Dataset used for detecting DNS over HTTPS by Machine Learning.

The dataset consists of three different data sources:

  1. DoH enabled Firefox 
  2. DoH enabled Google Chrome 
  3. Cloudflared DoH proxy

The generation of web browser data was made using the Selenium framework, which simulated classical user browsing. The browsers received command for visiting domains taken from Alexa's top 10K most visited websites. The capturing was performed on the host by listening on the network interface of the virtual machine. Overall the dataset contains almost 5,000 web-page visits by Mozzila and 1,000 pages visited by firefox.

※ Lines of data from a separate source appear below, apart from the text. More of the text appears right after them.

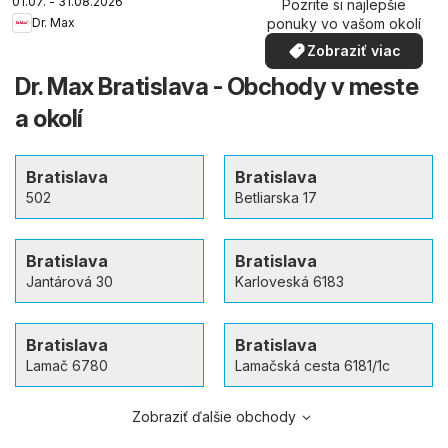
01.07. - 31.08.2026
Pozrite si najlepšie
ponuky vo vašom okolí
Dr. Max
Zobraziť viac
Dr. Max Bratislava - Obchody v meste
a okolí
Bratislava
Bratislava
502
Betliarska 17
Bratislava
Bratislava
Jantárová 30
Karloveská 6183
Bratislava
Bratislava
Lamač 6780
Lamačská cesta 6181/1c
Zobraziť ďalšie obchody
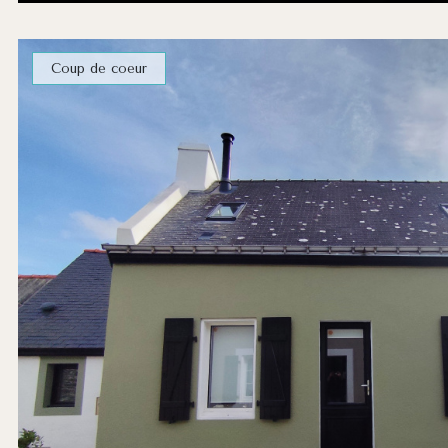
Coup de coeur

The Cloudflared DoH proxy was installed in raspberry and the IP address of the Raspberry was set as the default DNS resolver in two separate offices in our university.  It was continuously capturing the DNS/DoH traffic created by 6 working computers for around three months. 

 

The dataset contains 1,128,904 flows from which is around 33,000 labeled as DoH. We provide it in the form CSV file with the following datafields:

  • Label
  • Data source
  • Duration              
  • Minimal Inter-Packet Delay
  • Maximal Inter-Packet Delay
  • Average Inter-Packet Delay
  • A variance of Incoming Packet Sizes
  • A variance of Outgoing Packet Sizes
  • A ratio of the number of Incoming and outgoing bytes
  • A ration of the number of Incoming and outgoing packets       
  • Average of Incoming Packet sizes
  • Average of Outgoing Packet sizes        
  • The median value of Incoming Packet sizes 
  • The median value of outgoing Packet sizes
  • The ratio of bursts and pauses
  • Number of bursts      
  • Number of pauses 
  • Autocorrelation                   
  • Transmission symmetry in the 1st third of connection
  • Transmission symmetry in the 2nd third of connection 
  • Transmission symmetry in the last third of connection  

The observed network traffic does not contain privacy-sensitive information.